All the same, the potential for another crash looms. One catalyst could be investors cashing in on their profits, without new buyers stepping in to replace them. Listen to Khalaf and a broader risk involves the very thing that sparked the boom to begin with: confidence. “I think a lot of Bitcoin’s price is driven by sentiment,” he says, “because there aren’t really any fundamentals to get your head around.”
That isn’t to suggest that the current Bitcoin craze is mere froth. As prices continue to surge, consumer interest is likely to increase too.
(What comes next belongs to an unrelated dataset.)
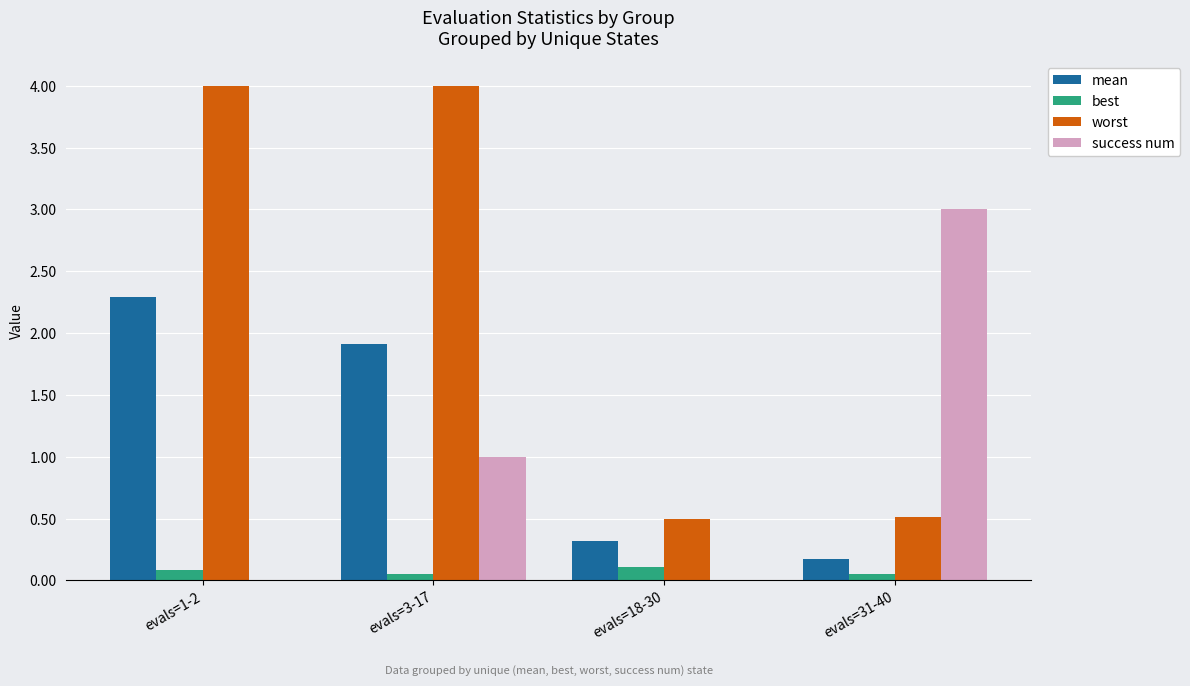

Which series changed the most between evals=3-17 and evals=31-40?

worst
And though the current crypto market is too small to do lasting damage to the broader financial system, regulatory moves could change that. Beyond the SEC, that’s clear on the far side of the Atlantic, with the UK’s Financial Conduct Authority lately announcing it wouldn’t object to Bitcoin exchange-traded notes, which like ETFs make institutional investing easier.
Even if James is right, moreover, and institutional investors finally prove too conservative for Bitcoin, private punters are a different story. Worryingly, Khalaf says that some people are borrowing money to invest in crypto, a situation he characterises as “turbocharging” risk in an already risky business.
Nor is the AJ Bell expert alone here. As a seven-year study by the Bank for International Settlements recently found, a full three-quarters of retail investors lost money on Bitcoin. With odds like that, don’t be surprised if the grim vocabulary wheeled out in 2022 eventually enjoys another outing.